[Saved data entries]
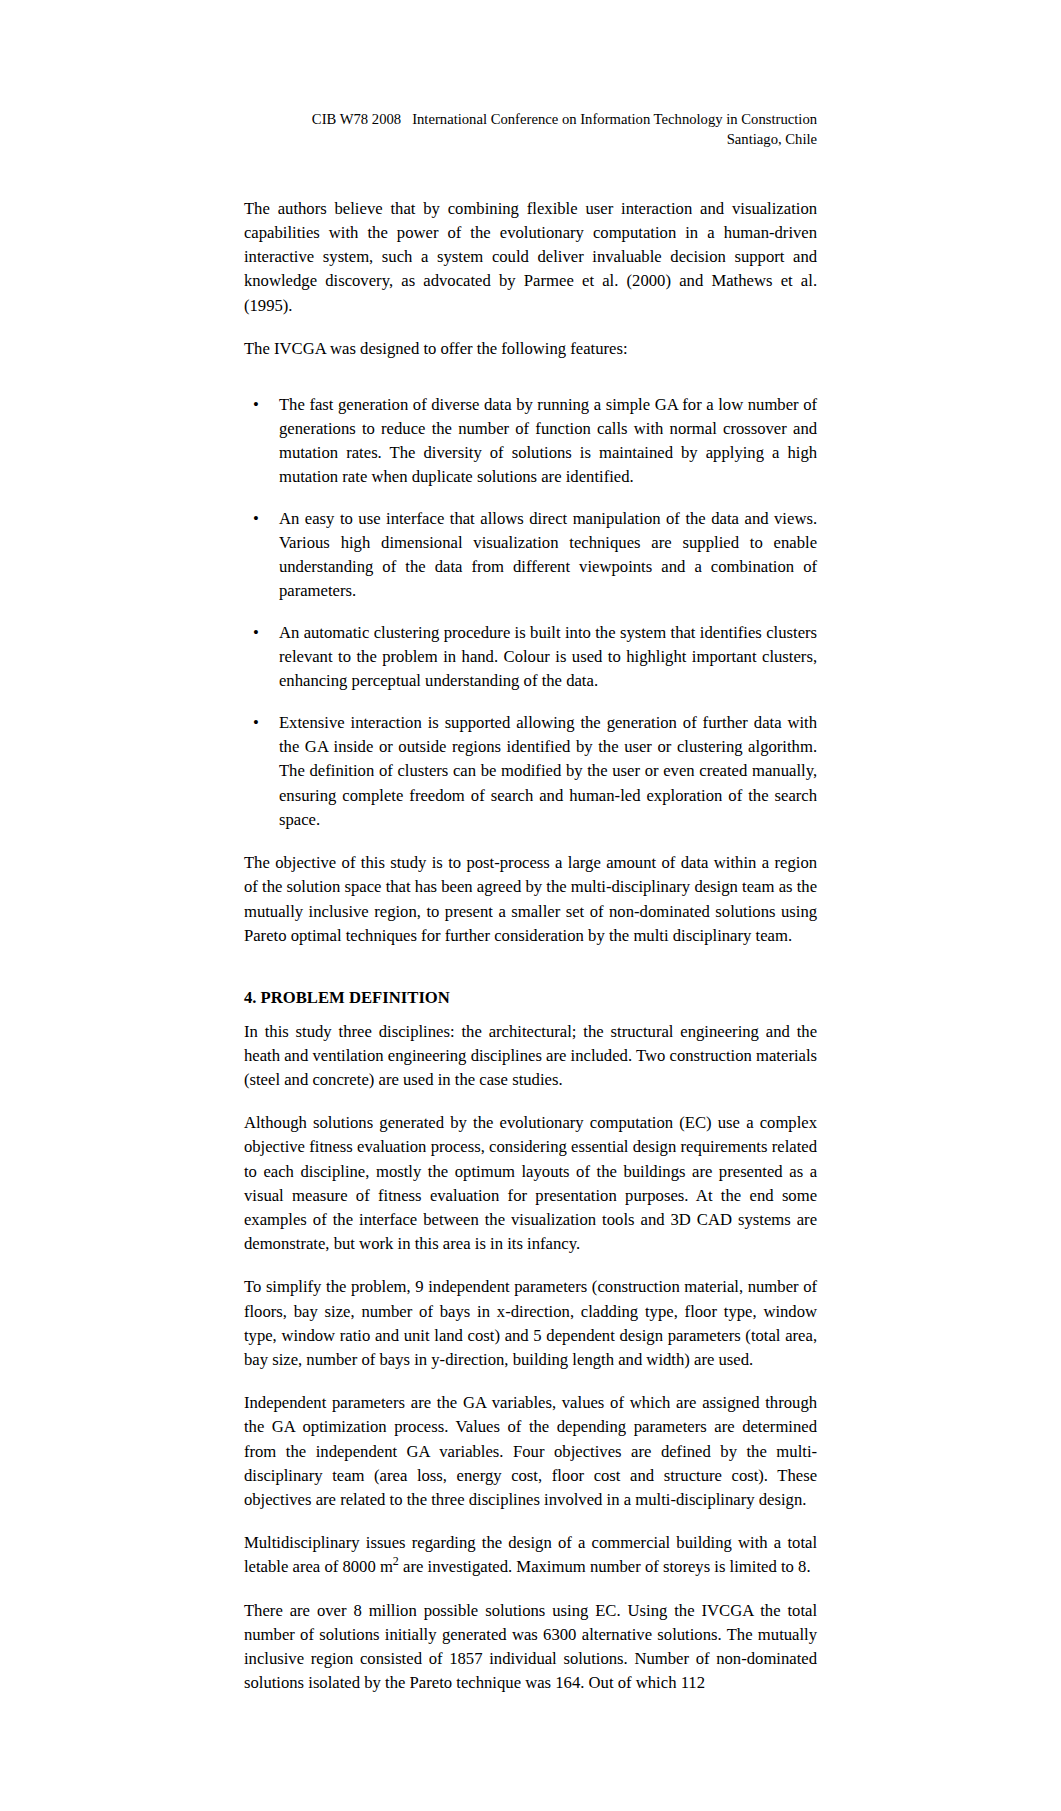CIB W78 2008 International Conference on Information Technology in Construction Santiago, Chile
The authors believe that by combining flexible user interaction and visualization capabilities with the power of the evolutionary computation in a human-driven interactive system, such a system could deliver invaluable decision support and knowledge discovery, as advocated by Parmee et al. (2000) and Mathews et al. (1995).
The IVCGA was designed to offer the following features:
The fast generation of diverse data by running a simple GA for a low number of generations to reduce the number of function calls with normal crossover and mutation rates. The diversity of solutions is maintained by applying a high mutation rate when duplicate solutions are identified.
An easy to use interface that allows direct manipulation of the data and views. Various high dimensional visualization techniques are supplied to enable understanding of the data from different viewpoints and a combination of parameters.
An automatic clustering procedure is built into the system that identifies clusters relevant to the problem in hand. Colour is used to highlight important clusters, enhancing perceptual understanding of the data.
Extensive interaction is supported allowing the generation of further data with the GA inside or outside regions identified by the user or clustering algorithm. The definition of clusters can be modified by the user or even created manually, ensuring complete freedom of search and human-led exploration of the search space.
The objective of this study is to post-process a large amount of data within a region of the solution space that has been agreed by the multi-disciplinary design team as the mutually inclusive region, to present a smaller set of non-dominated solutions using Pareto optimal techniques for further consideration by the multi disciplinary team.
4. PROBLEM DEFINITION
In this study three disciplines: the architectural; the structural engineering and the heath and ventilation engineering disciplines are included. Two construction materials (steel and concrete) are used in the case studies.
Although solutions generated by the evolutionary computation (EC) use a complex objective fitness evaluation process, considering essential design requirements related to each discipline, mostly the optimum layouts of the buildings are presented as a visual measure of fitness evaluation for presentation purposes. At the end some examples of the interface between the visualization tools and 3D CAD systems are demonstrate, but work in this area is in its infancy.
To simplify the problem, 9 independent parameters (construction material, number of floors, bay size, number of bays in x-direction, cladding type, floor type, window type, window ratio and unit land cost) and 5 dependent design parameters (total area, bay size, number of bays in y-direction, building length and width) are used.
Independent parameters are the GA variables, values of which are assigned through the GA optimization process. Values of the depending parameters are determined from the independent GA variables. Four objectives are defined by the multi-disciplinary team (area loss, energy cost, floor cost and structure cost). These objectives are related to the three disciplines involved in a multi-disciplinary design.
Multidisciplinary issues regarding the design of a commercial building with a total letable area of 8000 m2 are investigated. Maximum number of storeys is limited to 8.
There are over 8 million possible solutions using EC. Using the IVCGA the total number of solutions initially generated was 6300 alternative solutions. The mutually inclusive region consisted of 1857 individual solutions. Number of non-dominated solutions isolated by the Pareto technique was 164. Out of which 112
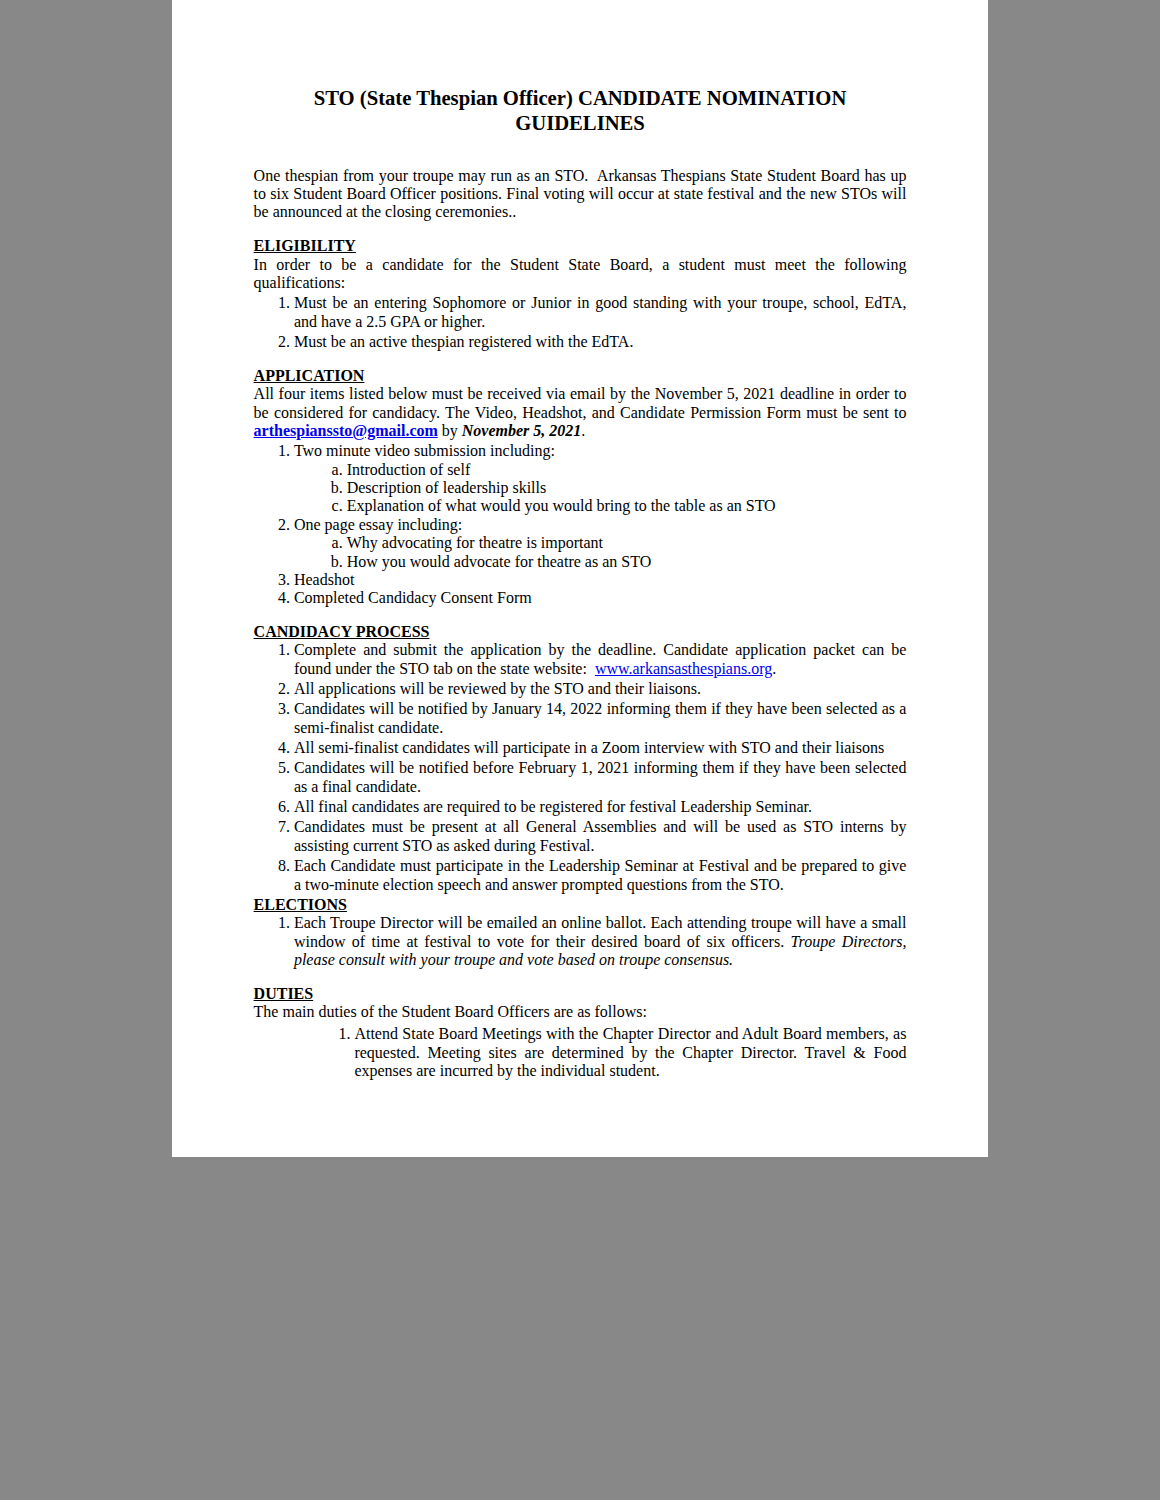STO (State Thespian Officer) CANDIDATE NOMINATION GUIDELINES
One thespian from your troupe may run as an STO. Arkansas Thespians State Student Board has up to six Student Board Officer positions. Final voting will occur at state festival and the new STOs will be announced at the closing ceremonies..
ELIGIBILITY
In order to be a candidate for the Student State Board, a student must meet the following qualifications:
Must be an entering Sophomore or Junior in good standing with your troupe, school, EdTA, and have a 2.5 GPA or higher.
Must be an active thespian registered with the EdTA.
APPLICATION
All four items listed below must be received via email by the November 5, 2021 deadline in order to be considered for candidacy. The Video, Headshot, and Candidate Permission Form must be sent to arthespianssto@gmail.com by November 5, 2021.
Two minute video submission including:
Introduction of self
Description of leadership skills
Explanation of what would you would bring to the table as an STO
One page essay including:
Why advocating for theatre is important
How you would advocate for theatre as an STO
Headshot
Completed Candidacy Consent Form
CANDIDACY PROCESS
Complete and submit the application by the deadline. Candidate application packet can be found under the STO tab on the state website: www.arkansasthespians.org.
All applications will be reviewed by the STO and their liaisons.
Candidates will be notified by January 14, 2022 informing them if they have been selected as a semi-finalist candidate.
All semi-finalist candidates will participate in a Zoom interview with STO and their liaisons
Candidates will be notified before February 1, 2021 informing them if they have been selected as a final candidate.
All final candidates are required to be registered for festival Leadership Seminar.
Candidates must be present at all General Assemblies and will be used as STO interns by assisting current STO as asked during Festival.
Each Candidate must participate in the Leadership Seminar at Festival and be prepared to give a two-minute election speech and answer prompted questions from the STO.
ELECTIONS
Each Troupe Director will be emailed an online ballot. Each attending troupe will have a small window of time at festival to vote for their desired board of six officers. Troupe Directors, please consult with your troupe and vote based on troupe consensus.
DUTIES
The main duties of the Student Board Officers are as follows:
Attend State Board Meetings with the Chapter Director and Adult Board members, as requested. Meeting sites are determined by the Chapter Director. Travel & Food expenses are incurred by the individual student.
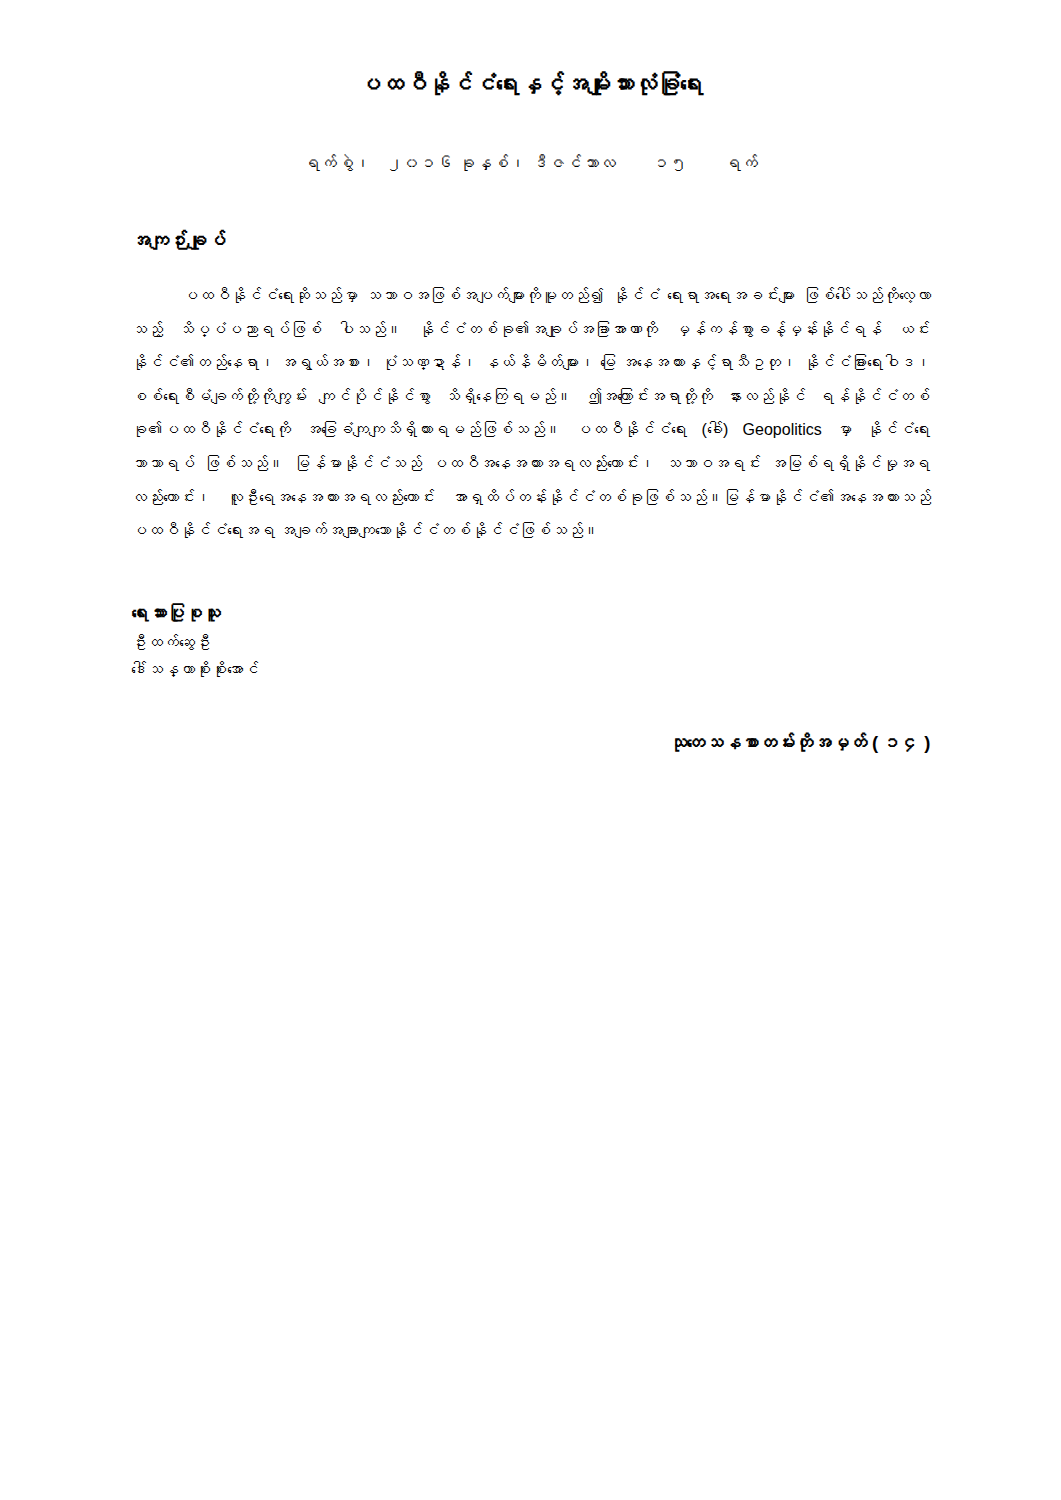ပထဝီနိုင်ငံရေးနှင့်အမျိုးသားလုံခြုံရေး
ရက်စွဲ၊ ၂၀၁၆ ခုနှစ်၊ ဒီဇင်ဘာလ ၁၅ ရက်
အကျဉ်းချုပ်
ပထဝီနိုင်ငံရေးဆိုသည်မှာ သဘာဝအဖြစ်အပျက်များကိုမူတည်၍ နိုင်ငံ ရေးရာအရေးအခင်းများ ဖြစ်ပေါ်သည်ကိုလေ့လာသည့် သိပ္ပံပညာရပ်ဖြစ် ပါသည်။ နိုင်ငံတစ်ခု၏အချုပ်အခြာအာဏာကို မှန်ကန်စွာခန့်မှန်းနိုင်ရန် ယင်းနိုင်ငံ၏တည်နေရာ၊ အရွယ်အစား၊ ပုံသဏ္ဍာန်၊ နယ်နိမိတ်များ၊ မြေ အနေအထားနှင့်ရာသီဥတု၊ နိုင်ငံခြားရေးဝါဒ၊ စစ်ရေးစီမံချက်တို့ကိုကျွမ်း ကျင်ပိုင်နိုင်စွာ သိရှိနေကြရမည်။ ဤအကြောင်းအရာတို့ကို နားလည်နိုင် ရန်နိုင်ငံတစ်ခု၏ပထဝီနိုင်ငံရေးကို အခြေခံကျကျသိရှိထားရမည်ဖြစ်သည်။ ပထဝီနိုင်ငံရေး (ခေါ်) Geopolitics မှာ နိုင်ငံရေးဘာသာရပ် ဖြစ်သည်။ မြန်မာနိုင်ငံသည် ပထဝီအနေအထားအရလည်းကောင်း၊ သဘာဝအရင်း အမြစ်ရရှိနိုင်မှုအရလည်းကောင်း၊ လူဦးရေအနေအထားအရလည်းကောင်း အာရှထိပ်တန်းနိုင်ငံတစ်ခုဖြစ်သည်။ မြန်မာနိုင်ငံ၏အနေအထားသည် ပထဝီနိုင်ငံရေးအရ အချက်အချာကျသောနိုင်ငံတစ်နိုင်ငံဖြစ်သည်။
ရေးသားပြုစုသူ
ဦးထက်ဆွေဦး
ဒေါ်သန္တာစိုးစိုးအောင်
သုတေသနစာတမ်းတိုအမှတ် ( ၁၄ )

[Prompt] Excluding pictures, print all lines above exactly.

[Exercise solution]
CIB W78 2008 International Conference on Information Technology in Construction Santiago, Chile
The authors believe that by combining flexible user interaction and visualization capabilities with the power of the evolutionary computation in a human-driven interactive system, such a system could deliver invaluable decision support and knowledge discovery, as advocated by Parmee et al. (2000) and Mathews et al. (1995).
The IVCGA was designed to offer the following features:
The fast generation of diverse data by running a simple GA for a low number of generations to reduce the number of function calls with normal crossover and mutation rates. The diversity of solutions is maintained by applying a high mutation rate when duplicate solutions are identified.
An easy to use interface that allows direct manipulation of the data and views. Various high dimensional visualization techniques are supplied to enable understanding of the data from different viewpoints and a combination of parameters.
An automatic clustering procedure is built into the system that identifies clusters relevant to the problem in hand. Colour is used to highlight important clusters, enhancing perceptual understanding of the data.
Extensive interaction is supported allowing the generation of further data with the GA inside or outside regions identified by the user or clustering algorithm. The definition of clusters can be modified by the user or even created manually, ensuring complete freedom of search and human-led exploration of the search space.
The objective of this study is to post-process a large amount of data within a region of the solution space that has been agreed by the multi-disciplinary design team as the mutually inclusive region, to present a smaller set of non-dominated solutions using Pareto optimal techniques for further consideration by the multi disciplinary team.
4. PROBLEM DEFINITION
In this study three disciplines: the architectural; the structural engineering and the heath and ventilation engineering disciplines are included. Two construction materials (steel and concrete) are used in the case studies.
Although solutions generated by the evolutionary computation (EC) use a complex objective fitness evaluation process, considering essential design requirements related to each discipline, mostly the optimum layouts of the buildings are presented as a visual measure of fitness evaluation for presentation purposes. At the end some examples of the interface between the visualization tools and 3D CAD systems are demonstrate, but work in this area is in its infancy.
To simplify the problem, 9 independent parameters (construction material, number of floors, bay size, number of bays in x-direction, cladding type, floor type, window type, window ratio and unit land cost) and 5 dependent design parameters (total area, bay size, number of bays in y-direction, building length and width) are used.
Independent parameters are the GA variables, values of which are assigned through the GA optimization process. Values of the depending parameters are determined from the independent GA variables. Four objectives are defined by the multi-disciplinary team (area loss, energy cost, floor cost and structure cost). These objectives are related to the three disciplines involved in a multi-disciplinary design.
Multidisciplinary issues regarding the design of a commercial building with a total letable area of 8000 m2 are investigated. Maximum number of storeys is limited to 8.
There are over 8 million possible solutions using EC. Using the IVCGA the total number of solutions initially generated was 6300 alternative solutions. The mutually inclusive region consisted of 1857 individual solutions. Number of non-dominated solutions isolated by the Pareto technique was 164. Out of which 112
STO (State Thespian Officer) CANDIDATE NOMINATION GUIDELINES
One thespian from your troupe may run as an STO. Arkansas Thespians State Student Board has up to six Student Board Officer positions. Final voting will occur at state festival and the new STOs will be announced at the closing ceremonies..
ELIGIBILITY
In order to be a candidate for the Student State Board, a student must meet the following qualifications:
Must be an entering Sophomore or Junior in good standing with your troupe, school, EdTA, and have a 2.5 GPA or higher.
Must be an active thespian registered with the EdTA.
APPLICATION
All four items listed below must be received via email by the November 5, 2021 deadline in order to be considered for candidacy. The Video, Headshot, and Candidate Permission Form must be sent to arthespianssto@gmail.com by November 5, 2021.
Two minute video submission including:
Introduction of self
Description of leadership skills
Explanation of what would you would bring to the table as an STO
One page essay including:
Why advocating for theatre is important
How you would advocate for theatre as an STO
Headshot
Completed Candidacy Consent Form
CANDIDACY PROCESS
Complete and submit the application by the deadline. Candidate application packet can be found under the STO tab on the state website: www.arkansasthespians.org.
All applications will be reviewed by the STO and their liaisons.
Candidates will be notified by January 14, 2022 informing them if they have been selected as a semi-finalist candidate.
All semi-finalist candidates will participate in a Zoom interview with STO and their liaisons
Candidates will be notified before February 1, 2021 informing them if they have been selected as a final candidate.
All final candidates are required to be registered for festival Leadership Seminar.
Candidates must be present at all General Assemblies and will be used as STO interns by assisting current STO as asked during Festival.
Each Candidate must participate in the Leadership Seminar at Festival and be prepared to give a two-minute election speech and answer prompted questions from the STO.
ELECTIONS
Each Troupe Director will be emailed an online ballot. Each attending troupe will have a small window of time at festival to vote for their desired board of six officers. Troupe Directors, please consult with your troupe and vote based on troupe consensus.
DUTIES
The main duties of the Student Board Officers are as follows:
Attend State Board Meetings with the Chapter Director and Adult Board members, as requested. Meeting sites are determined by the Chapter Director. Travel & Food expenses are incurred by the individual student.
ပထဝီနိုင်ငံရေးနှင့်အမျိုးသားလုံခြုံရေး
ရက်စွဲ၊ ၂၀၁၆ ခုနှစ်၊ ဒီဇင်ဘာလ ၁၅ ရက်
အကျဉ်းချုပ်
ပထဝီနိုင်ငံရေးဆိုသည်မှာ သဘာဝအဖြစ်အပျက်များကိုမူတည်၍ နိုင်ငံ ရေးရာအရေးအခင်းများ ဖြစ်ပေါ်သည်ကိုလေ့လာသည့် သိပ္ပံပညာရပ်ဖြစ် ပါသည်။ နိုင်ငံတစ်ခု၏အချုပ်အခြာအာဏာကို မှန်ကန်စွာခန့်မှန်းနိုင်ရန် ယင်းနိုင်ငံ၏တည်နေရာ၊ အရွယ်အစား၊ ပုံသဏ္ဍာန်၊ နယ်နိမိတ်များ၊ မြေ အနေအထားနှင့်ရာသီဥတု၊ နိုင်ငံခြားရေးဝါဒ၊ စစ်ရေးစီမံချက်တို့ကိုကျွမ်း ကျင်ပိုင်နိုင်စွာ သိရှိနေကြရမည်။ ဤအကြောင်းအရာတို့ကို နားလည်နိုင် ရန်နိုင်ငံတစ်ခု၏ပထဝီနိုင်ငံရေးကို အခြေခံကျကျသိရှိထားရမည်ဖြစ်သည်။ ပထဝီနိုင်ငံရေး (ခေါ်) Geopolitics မှာ နိုင်ငံရေးဘာသာရပ် ဖြစ်သည်။ မြန်မာနိုင်ငံသည် ပထဝီအနေအထားအရလည်းကောင်း၊ သဘာဝအရင်း အမြစ်ရရှိနိုင်မှုအရလည်းကောင်း၊ လူဦးရေအနေအထားအရလည်းကောင်း အာရှထိပ်တန်းနိုင်ငံတစ်ခုဖြစ်သည်။ မြန်မာနိုင်ငံ၏အနေအထားသည် ပထဝီနိုင်ငံရေးအရ အချက်အချာကျသောနိုင်ငံတစ်နိုင်ငံဖြစ်သည်။
ရေးသားပြုစုသူ
ဦးထက်ဆွေဦး
ဒေါ်သန္တာစိုးစိုးအောင်
သုတေသနစာတမ်းတိုအမှတ် ( ၁၄ )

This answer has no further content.